The part I care about most is the <doubt> → <verify> → <commit> loop. The model can produce a tentative answer, flag doubt about it, verify against constraints, and update its commitment. All in a single generation.

This matters for two reasons. First, corrections become observable. You can see the moment the model catches its own mistake. Second, that creates a training signal. You can reward responses where doubt leads to verification leads to a better commit. The mechanism that produces correct answers is the same mechanism the reward function rewards.

Most models either never correct themselves or they correct themselves invisibly inside hidden activations. Hito does it in the token stream where you can actually work with it.

How it was trained

Two stages. Both use techniques I've written about before.

Stage one is Progressive LoRA Merging. Multiple rounds of LoRA fine-tuning on structured reasoning data. Each adapter gets merged into the base before the next round trains. This is how the cognitive framework grammar gets internalized instead of living on top of the base model as a thin adapter.

Stage two is GRPO with a custom reward formula. The key signal is reasoning-answer consistency. If the content inside the tags actually supports the final commitment, the response gets rewarded. If the commit doesn't follow from the reasoning, it doesn't. This pushes the model toward producing reasoning chains that are actually load-bearing, not decorative.

What changed in the outputs

Hito produces roughly one quarter the reasoning length of base Qwen3.5-2B on the same prompts. Less text, more correct answers. The base model tends to expand into repetitive verification loops that look rigorous but don't add information. Hito stops when the verification is done.

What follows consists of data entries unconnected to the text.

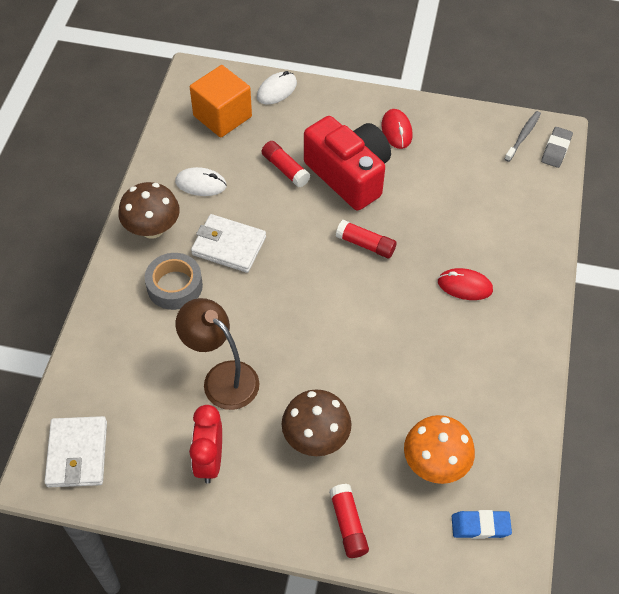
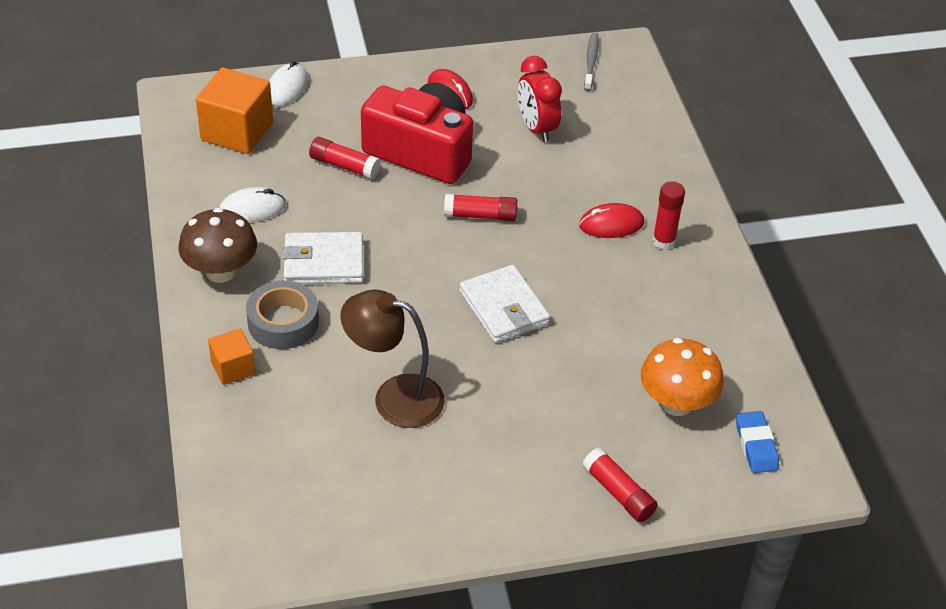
camera: 25 degrees left, 10 degrees down
white wallet [44,416,107,487] -> white wallet moved to [459,265,550,343]
red clock [189,405,222,484] -> red clock moved to [518,56,562,143]
brown mushroom [282,389,352,456] -> none
blue eraser [452,510,512,539] -> blue eraser turned 75 degrees counterclockwise [736,411,779,473]
grey eraser [541,127,573,168] -> none
none -> orange cube [208,328,255,385]
none -> red glue stick [652,181,685,250]

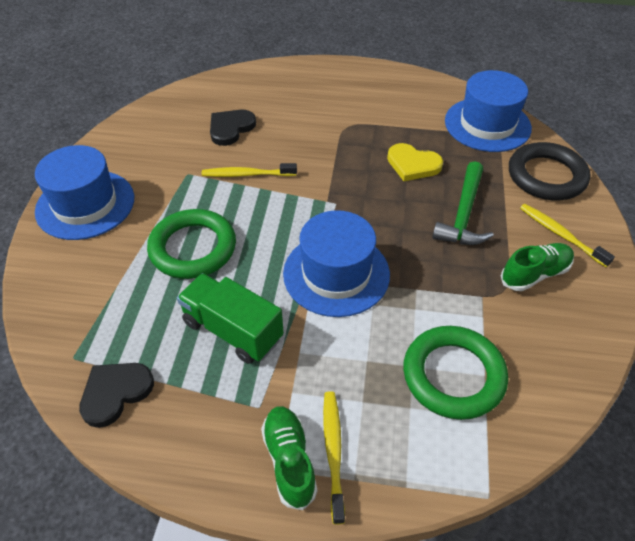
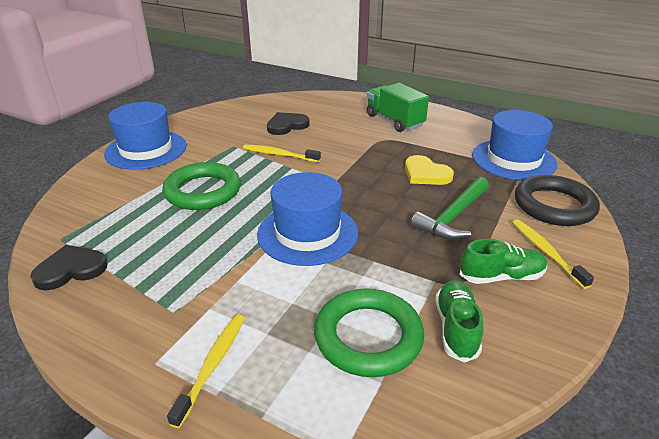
camera: 20 degrees right, 15 degrees down
green truck [177,273,284,364] -> green truck moved to [367,83,429,132]
green shoe [261,406,317,510] -> green shoe moved to [435,280,484,363]

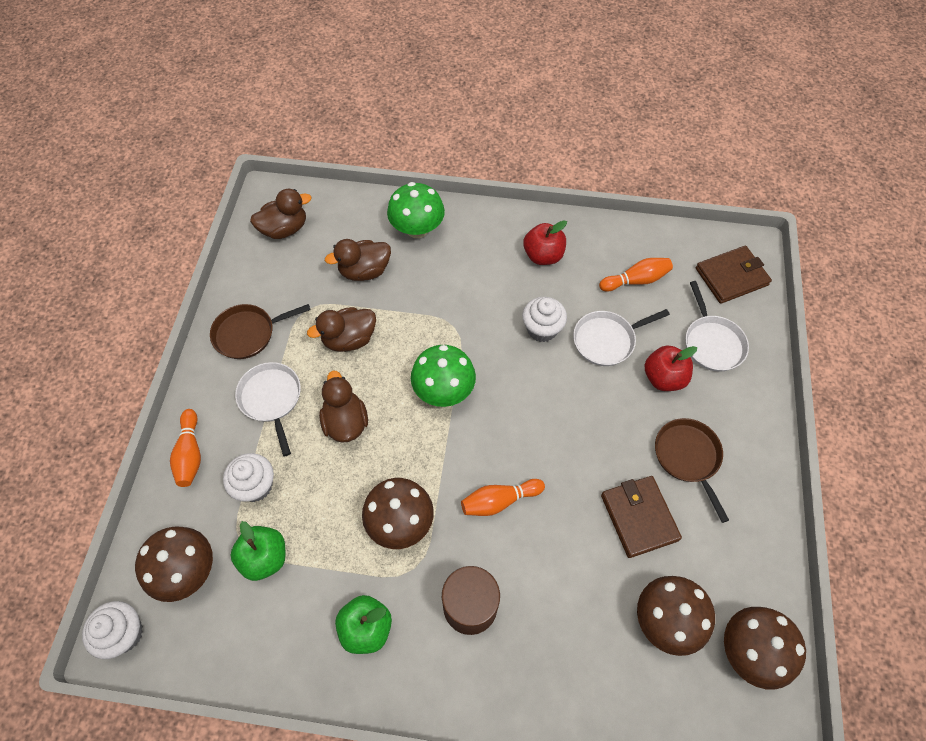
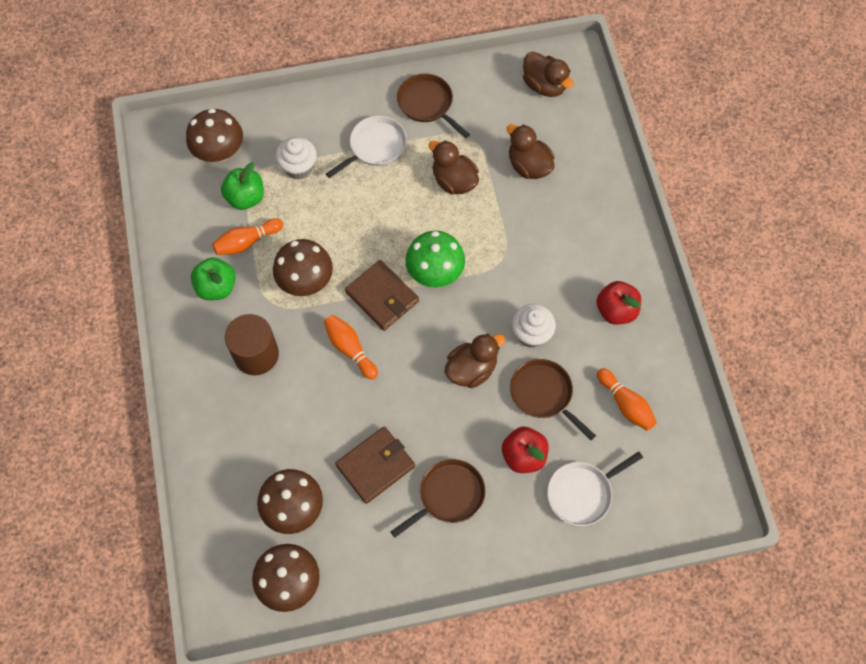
camera: 70 degrees right, 5 degrees up
white cupcake [82,601,143,659] -> none
orange bowling pin [170,409,201,487] -> orange bowling pin moved to [212,218,283,255]
brown duck [319,371,368,443] -> brown duck moved to [445,334,505,388]
green mushroom [387,182,445,238] -> none
white pan [573,309,670,366] -> brown pan [510,359,596,440]
brown wallet [696,246,772,304] -> brown wallet moved to [345,260,419,331]

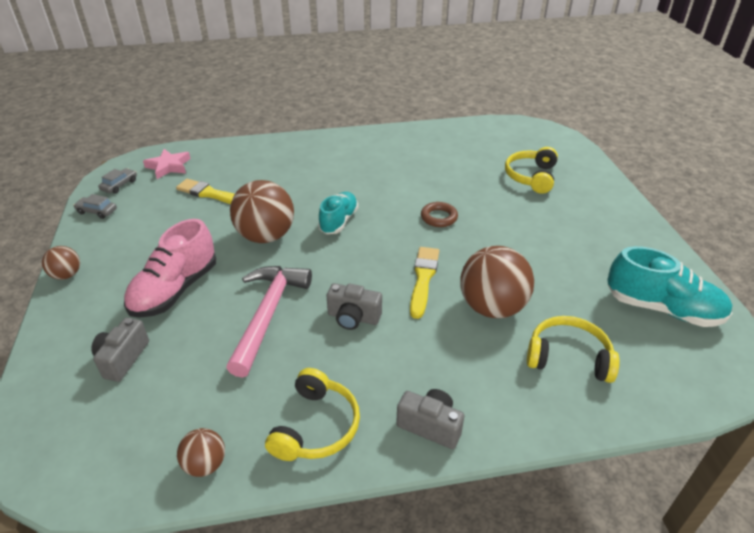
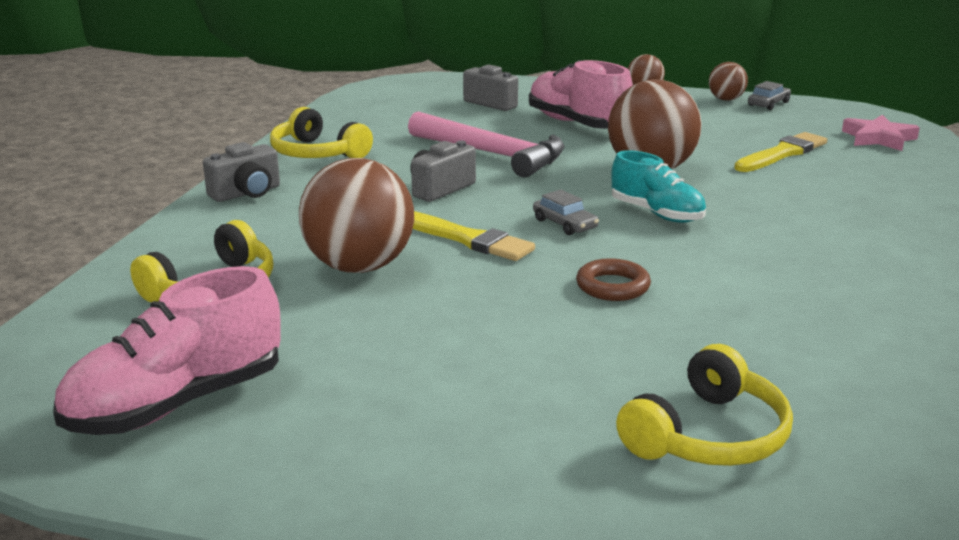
camera: 115 degrees right, 15 degrees down
grey car [98,168,137,194] -> grey car moved to [533,189,599,235]
brown ball [177,428,225,477] -> brown ball moved to [709,62,748,101]
yellow headphones [505,147,558,194] -> yellow headphones turned 90 degrees clockwise [616,344,793,466]
turquoise shoe [607,246,732,327] -> pink shoe [53,266,281,435]

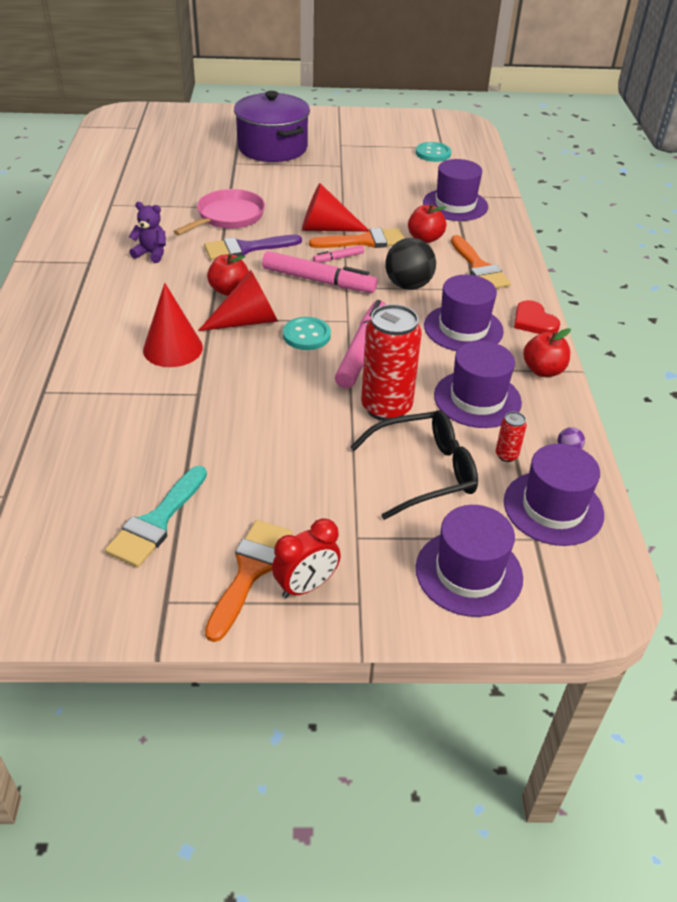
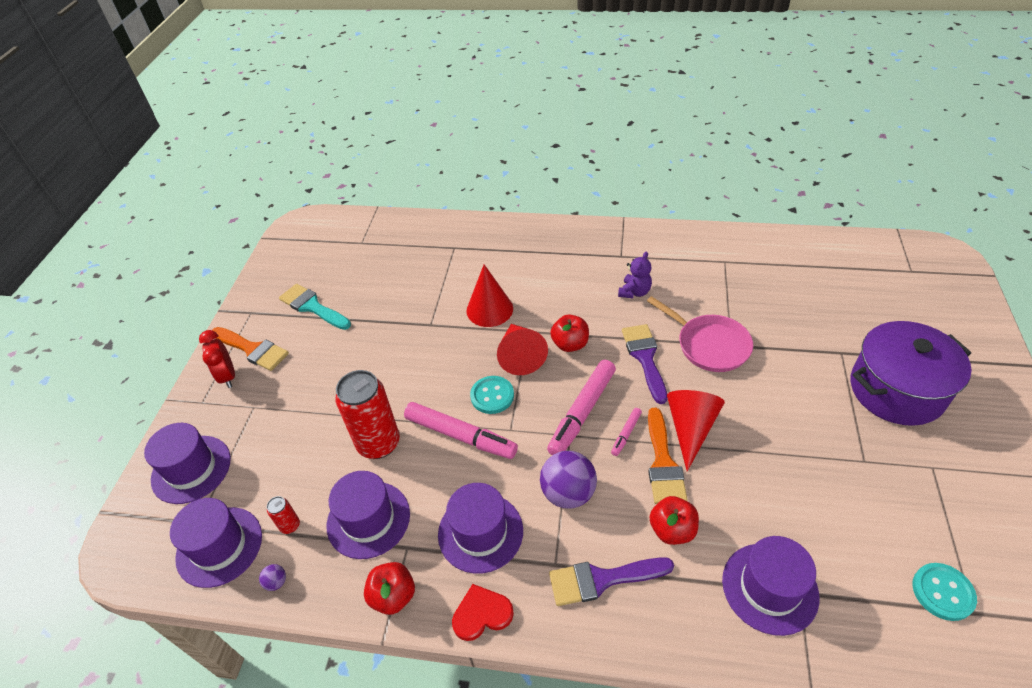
camera: 105 degrees right, 5 degrees up
pink marker [313,245,364,263] -> pink marker turned 135 degrees counterclockwise [611,408,642,456]
black glasses [350,410,478,520] -> none
black ball [385,238,436,290] -> purple ball [540,451,597,509]
orange brush [451,235,511,289] -> purple brush [549,557,674,606]

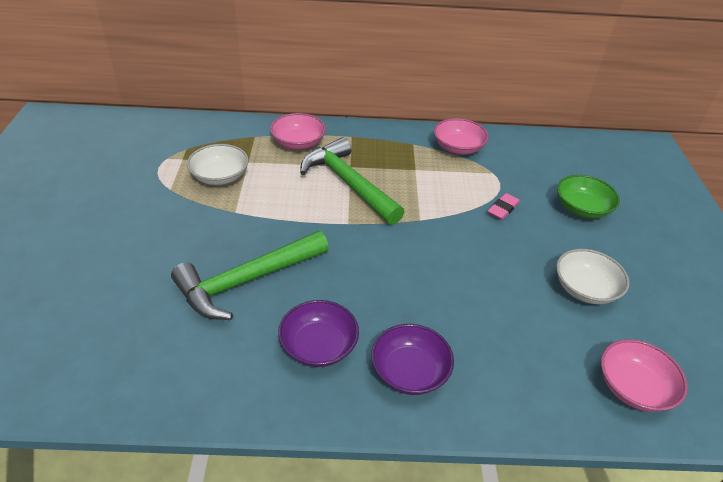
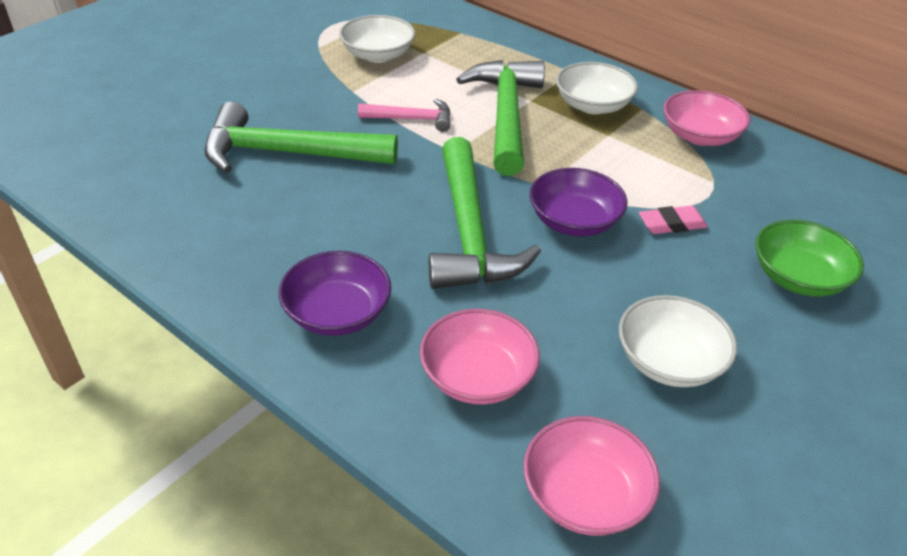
camera: 40 degrees right, 0 degrees up
pink bowl [270,113,326,150] -> pink bowl moved to [420,309,540,404]
purple bowl [278,300,359,367] -> purple bowl moved to [529,168,628,237]
none -> pink hammer [358,99,451,132]
none -> green hammer [429,137,541,289]
none -> white bowl [556,62,638,114]

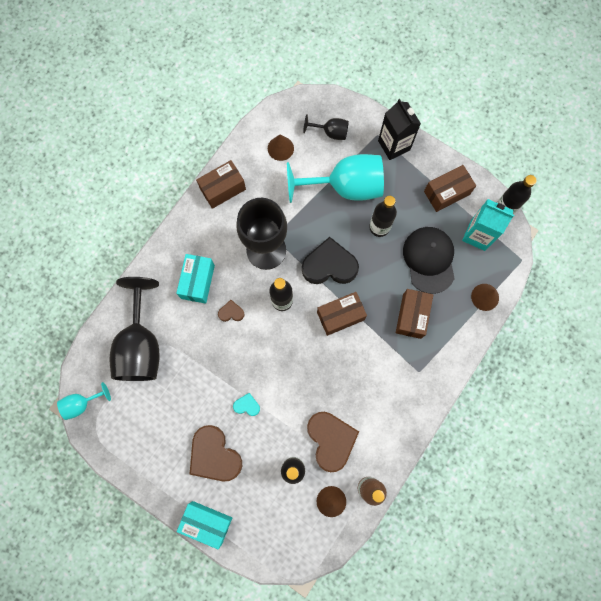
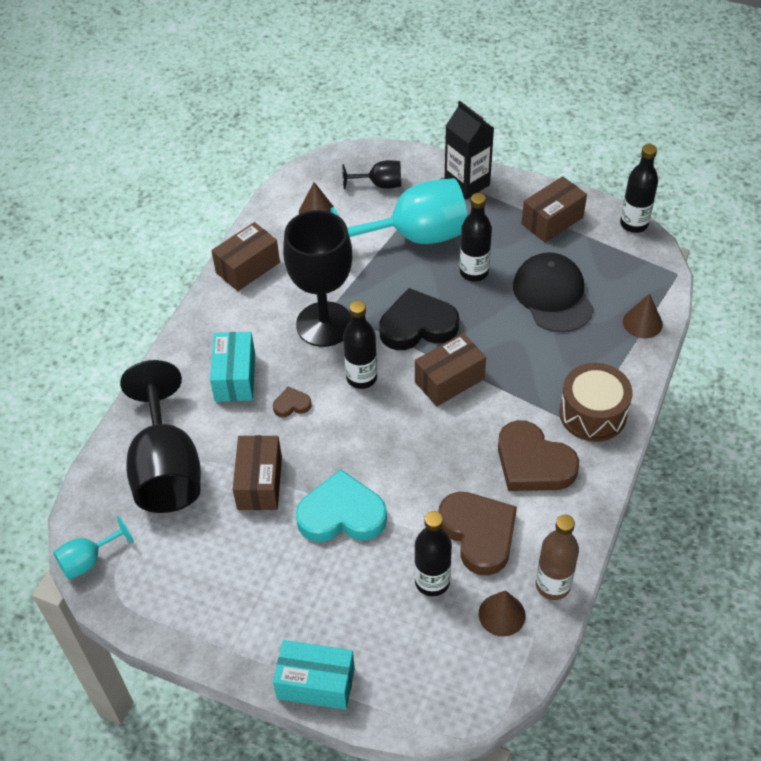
camera: 10 degrees left, 25 degrees down
brown heart [189,425,242,482] -> brown heart moved to [498,420,579,491]
turquoise heart [233,393,260,416] -> turquoise heart [295,469,387,542], size x2.19
brown box [396,289,433,339] -> brown box moved to [232,435,282,510]
turquoise carton [462,199,514,251] -> none
none -> brown drum [559,363,633,442]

Median response time on hard items drops from around 33 seconds on the base model to under 10 seconds on Hito. Not because inference is faster. Because the output is shorter.

What it can actually do

Benchmarks I ran on matched conditions, identical prompts, 8K context, 4000 token budget, temperature 0, n=20 per benchmark:

GSM8K (math word problems)     Hito 60%   Base 25%   +35
MATH-500 (competition math)    Hito 15%   Base  5%   +10
ARC-Challenge (science)        Hito 75%   Base 65%   +10
HumanEval-style (code)         Hito 95%   Base 90%    +5

Macro average across reasoning tasks jumped 15 points. For a 2B model, ARC-AGI grid puzzles work at all, which they basically don't on most small models. Hito infers transformation rules from examples and applies them to novel inputs.

On classic traps like the disease-test Bayesian problem where naive reasoning gives 99% and the correct answer is closer to 50%, Hito lands on the right probability band. Small models usually miss this one entirely.

Running it

Two repos. hitonet/hito-2b is safetensors for Transformers. hitonet/hito-2b-GGUF is for Ollama, llama.cpp, and LM Studio. Ollama pulls straight from Hugging Face, so you just pick a quantization tag:

# Recommended default (1.4 GB, Q5_K_M)
ollama run hf.co/hitonet/hito-2b-GGUF:Q5_K_M

# Smaller if you need it (1.2 GB, Q4_K_M)
ollama run hf.co/hitonet/hito-2b-GGUF:Q4_K_M

# Near lossless (1.9 GB, Q8_0)
ollama run hf.co/hitonet/hito-2b-GGUF:Q8_0

Also available: F16 (3.6 GB, lossless), Q6_K (1.5 GB), Q2_K (924 MB), and TQ1_0 (687 MB, ternary, research only).

Or hit the hosted API at platform.hitonet.com if you just want to try it without running anything locally.

Why this approach

The industry default is: make the model bigger. 2B not enough? Train a 7B. Not enough? 70B. The compute bill keeps growing and the gains keep shrinking.

Structured reasoning is the alternative nobody wants to do because it's harder than scaling. You have to actually design the thinking process. You have to pick which cognitive moves matter, how they nest, how they constrain generation. You have to train the model to use the structure instead of drifting around it. Most teams would rather rent another cluster.

A 2B model that reasons beats a 7B model that doesn't. Hito 2B is what happens when you treat reasoning as an engineering problem instead of an emergent property you hope shows up at scale.

The weights are free for personal and research use. Commercial use needs a license. Everything you need is on the model card.